▶ _Your objective_
Work out how many lines in the material below hold the word "Volkswagen". Write only the number.

+ + + + + + +

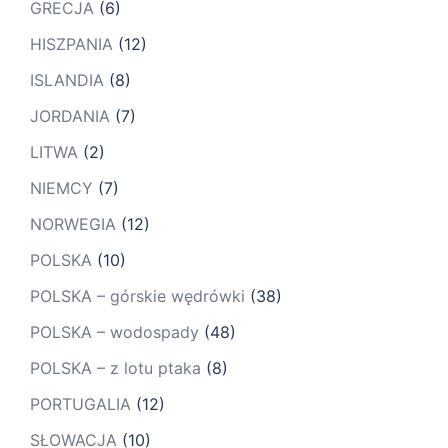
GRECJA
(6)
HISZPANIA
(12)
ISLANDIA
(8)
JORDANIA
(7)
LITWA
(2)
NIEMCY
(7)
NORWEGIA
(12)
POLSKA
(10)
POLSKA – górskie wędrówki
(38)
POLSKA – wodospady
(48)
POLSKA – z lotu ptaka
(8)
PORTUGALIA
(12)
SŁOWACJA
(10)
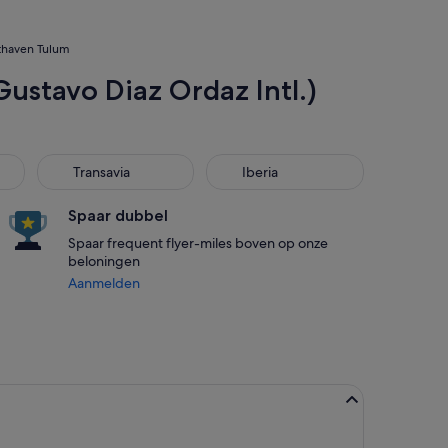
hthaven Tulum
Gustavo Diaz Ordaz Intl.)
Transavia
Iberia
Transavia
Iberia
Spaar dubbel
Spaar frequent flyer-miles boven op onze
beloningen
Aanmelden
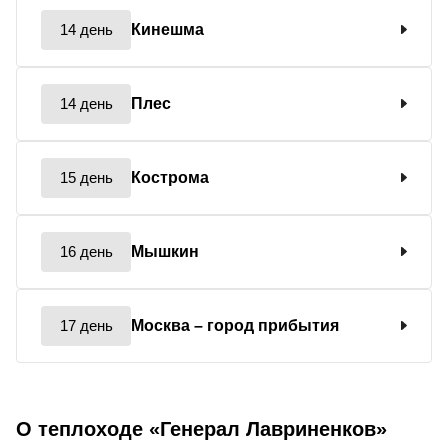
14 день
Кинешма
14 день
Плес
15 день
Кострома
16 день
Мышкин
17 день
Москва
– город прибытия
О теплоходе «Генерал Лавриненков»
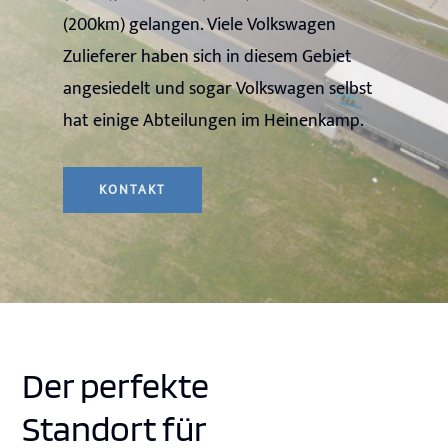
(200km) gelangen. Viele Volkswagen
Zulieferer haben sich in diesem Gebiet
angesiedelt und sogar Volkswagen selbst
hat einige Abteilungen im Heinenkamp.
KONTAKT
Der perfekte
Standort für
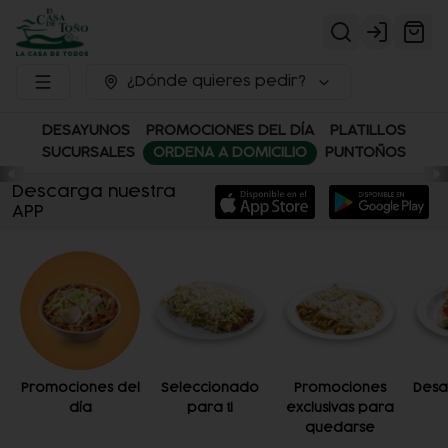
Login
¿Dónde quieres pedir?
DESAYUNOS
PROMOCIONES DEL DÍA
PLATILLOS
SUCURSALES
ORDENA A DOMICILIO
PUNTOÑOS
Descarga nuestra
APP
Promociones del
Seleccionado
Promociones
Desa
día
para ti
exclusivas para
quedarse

+ + + + + + +

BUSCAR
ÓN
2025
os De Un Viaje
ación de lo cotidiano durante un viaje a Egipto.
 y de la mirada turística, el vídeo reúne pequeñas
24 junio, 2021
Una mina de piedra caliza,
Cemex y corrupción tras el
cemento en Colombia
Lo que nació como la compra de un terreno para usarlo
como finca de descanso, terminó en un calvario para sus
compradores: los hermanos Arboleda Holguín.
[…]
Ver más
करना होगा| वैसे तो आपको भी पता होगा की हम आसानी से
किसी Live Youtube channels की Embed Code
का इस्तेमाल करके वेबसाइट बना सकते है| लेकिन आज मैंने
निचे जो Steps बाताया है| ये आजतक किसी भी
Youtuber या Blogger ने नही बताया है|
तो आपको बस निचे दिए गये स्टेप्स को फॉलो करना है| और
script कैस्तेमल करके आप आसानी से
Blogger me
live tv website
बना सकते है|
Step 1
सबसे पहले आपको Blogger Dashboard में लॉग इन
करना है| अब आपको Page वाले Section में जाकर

+ + + + + + +

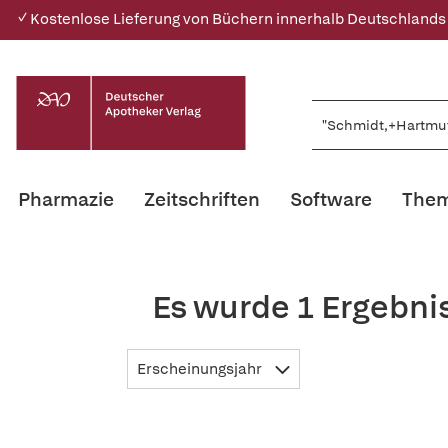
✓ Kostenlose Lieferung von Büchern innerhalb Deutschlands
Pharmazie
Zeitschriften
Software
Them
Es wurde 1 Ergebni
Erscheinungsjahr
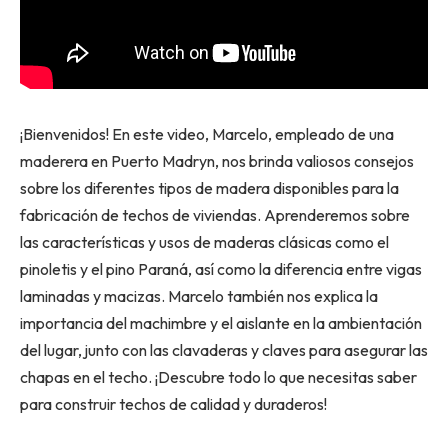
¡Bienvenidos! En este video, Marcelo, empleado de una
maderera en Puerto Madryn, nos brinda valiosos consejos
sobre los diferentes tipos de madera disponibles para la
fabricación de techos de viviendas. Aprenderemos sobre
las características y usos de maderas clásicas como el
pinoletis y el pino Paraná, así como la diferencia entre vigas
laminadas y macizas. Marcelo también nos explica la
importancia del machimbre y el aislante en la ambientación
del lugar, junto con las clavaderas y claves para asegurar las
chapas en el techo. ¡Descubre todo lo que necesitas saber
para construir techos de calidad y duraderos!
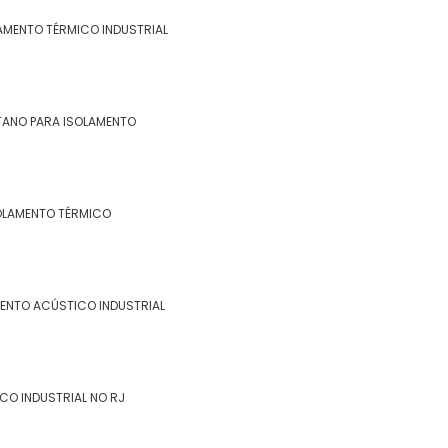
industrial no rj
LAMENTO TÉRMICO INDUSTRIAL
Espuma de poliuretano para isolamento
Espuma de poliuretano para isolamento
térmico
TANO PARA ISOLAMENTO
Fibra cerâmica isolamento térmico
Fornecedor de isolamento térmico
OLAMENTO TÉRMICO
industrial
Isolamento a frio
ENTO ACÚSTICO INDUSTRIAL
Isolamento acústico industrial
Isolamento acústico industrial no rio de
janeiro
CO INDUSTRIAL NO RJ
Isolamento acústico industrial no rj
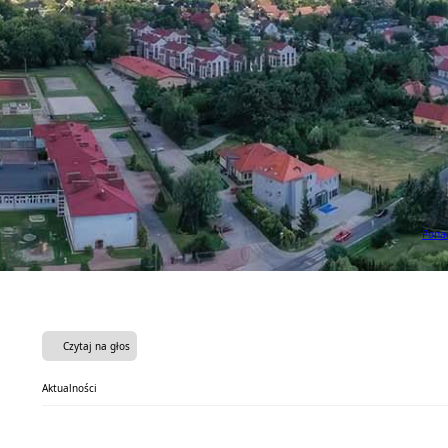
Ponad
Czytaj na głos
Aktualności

+ + + + + + +

▶ _Answer_
2